Adversaire de la réglementation, le maire de Chamonix Michel Charlet stigmatise de son côté l'inévitable tentation qu'entraînent les interdits : « Il semble que cela ajoute au plaisir des jeunes kamikazes de penser qu'ils vont faire la course avec les gendarmes », dit-il devant les traces laissées par les skieurs en infraction dans le couloir du Brévent.

La polémique sécuritaire aurait tourné à la querelle de clocher alpine si trois aventuriers n'avaient pas fait, une semaine durant, la une de l'actualité : partis en excursion le 16 février de Pralognan-la-Vanoise, Christophe Palichleb, Philippe Bourgues et son frère Olivier se retrouvent au bout de plusieurs heures de marche pris dans une tempête annoncée par la météo locale. Montagnards avertis, équipés d'un matériel de survie de qualité, ils s'abritent dans un igloo de fortune creusé de leurs mains dans une congère. Grâce à leur téléphone portable, ils communiquent avec les secours lancés à leur recherche.

Leur « naufrage », au milieu de vents de près de 120 km/h, durera dix jours. Dix jours durant lesquels 80 personnes travaillent d'arrache-pied à leur sauvetage. Pendant ce temps, la presse relate leur aventure, leur courage, l'ingéniosité grâce à laquelle ils parviennent à survivre par une température négative. Le 26 février, profitant d'une accalmie, un hélicoptère parvient à les récupérer à 3 000 m d'altitude.

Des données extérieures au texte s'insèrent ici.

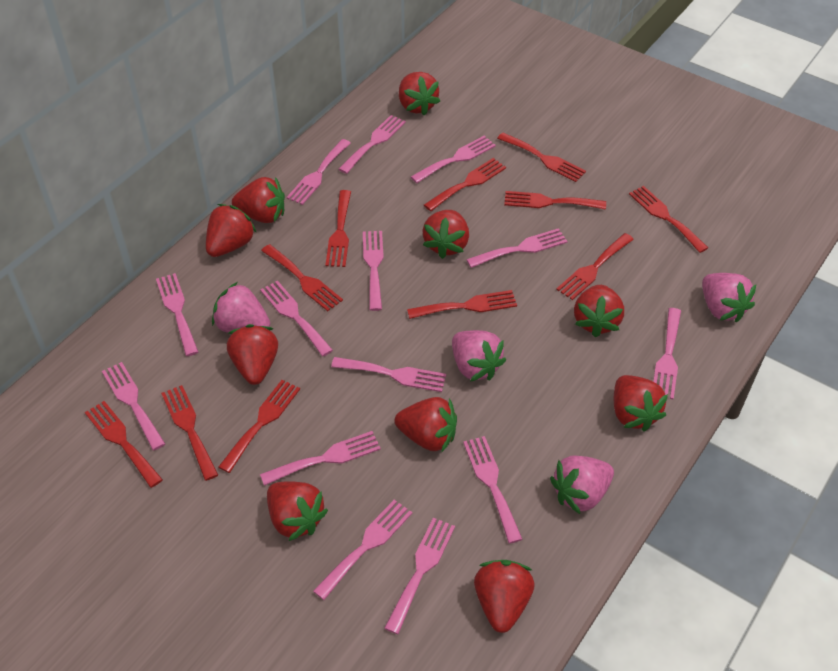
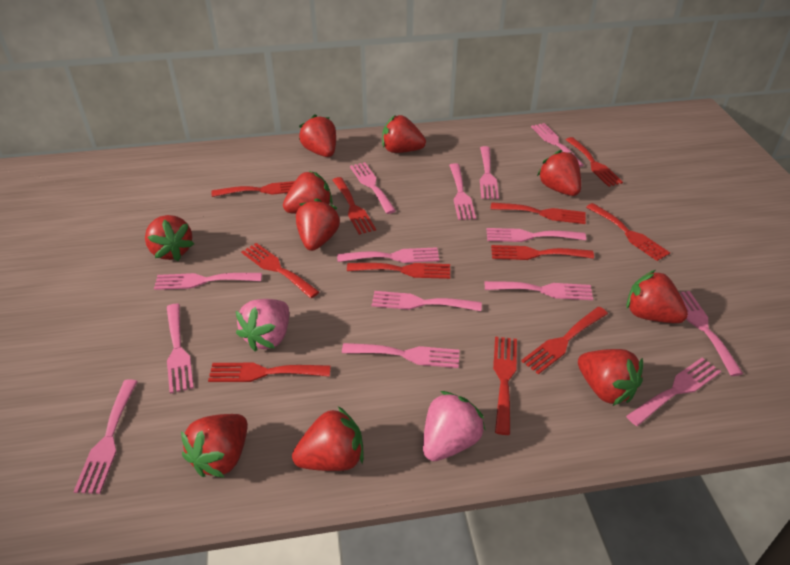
pink strawberry: 4 -> 2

« Non pas des héros, mais des zéros. »

L'opération de secours a coûté plus de 300 000 F aux contribuables. Une facture qui incombe pour une moitié à la commune de Pralognan, pour l'autre à l'État. Mais, depuis leur igloo de fortune et grâce à leur portable, les trois randonneurs ont vendu l'exclusivité du récit et des photos à l'hebdomadaire Paris-Match pour 350 000 F. Cette révélation fait scandale à Pralognan où les randonneurs ont été accueillis en héros, alors que les sauveteurs n'ont fait finalement « que leur travail ». Ce ne sont plus, d'après les propres termes du substitut du procureur d'Albertville René Ternoy, « des héros, mais des zéros ».

Outré, le maire de Pralognan s'enfonce dans la brèche et profite du revirement de l'opinion publique pour réclamer ce qu'il estime être son dû. 48 heures après le sauvetage, il annonce qu'il va présenter la facture d'une société d'hélicoptères privée aux « rescapés de la Vanoise », comme on le faisait dans le Mont-Blanc, dans les années 1970, pour les opérations de secours exceptionnelles. René Ternoy surenchérit en estimant publiquement que les trois hommes devraient « payer intégralement » le coût des opérations et qu'il aurait envisagé de les poursuivre pénalement si un quelconque accident humain avait eu lieu pendant le sauvetage. Dépassés par la polémique, les trois randonneurs décideront finalement de reverser une partie de leurs droits (50 000 F) à l'association des orphelins de la gendarmerie.

Devant ces attaques contre le principe de gratuité et donc d'égalité devant les secours, le ministre de l'Intérieur Jean-Pierre Chevènement réagit très vite en déclarant que « les secours qui dépendent du ministère sont pour l'essentiel des moyens de service public. Naturellement, ajoute-t-il, cela implique un certain degré de civisme de la part des randonneurs. » Quelques jours plus tard, devant le Conseil national de la montagne réuni à Ax-les-Thermes, le Premier ministre Lionel Jospin estime qu'il n'est pas question de « revenir sur le principe de la gratuité des secours », mais de « responsabiliser » les pratiquants. Par ailleurs, les partisans de la gratuité insistent sur le risque d'une assistance à deux vitesses. Que se passerait-il en effet pour les randonneurs qui ne seraient pas assurés ou qui n'auraient pas les moyens de payer ?

Réglementées et organisées depuis la fin des années 1950 et la mort tragique des alpinistes Vincendon et Henry après une semaine d'agonie dans le massif du Mont-Blanc, les opérations de sauvetage en montagne ont été à nouveau codifiées en 1985. La « loi Montagne » adoptée cette année-là en a réaffirmé la gratuité, introduisant cependant de notables exceptions. Les communes sont ainsi autorisées à demander le remboursement de frais de secours engagés à l'occasion d'accidents de ski alpin ou de ski de fond.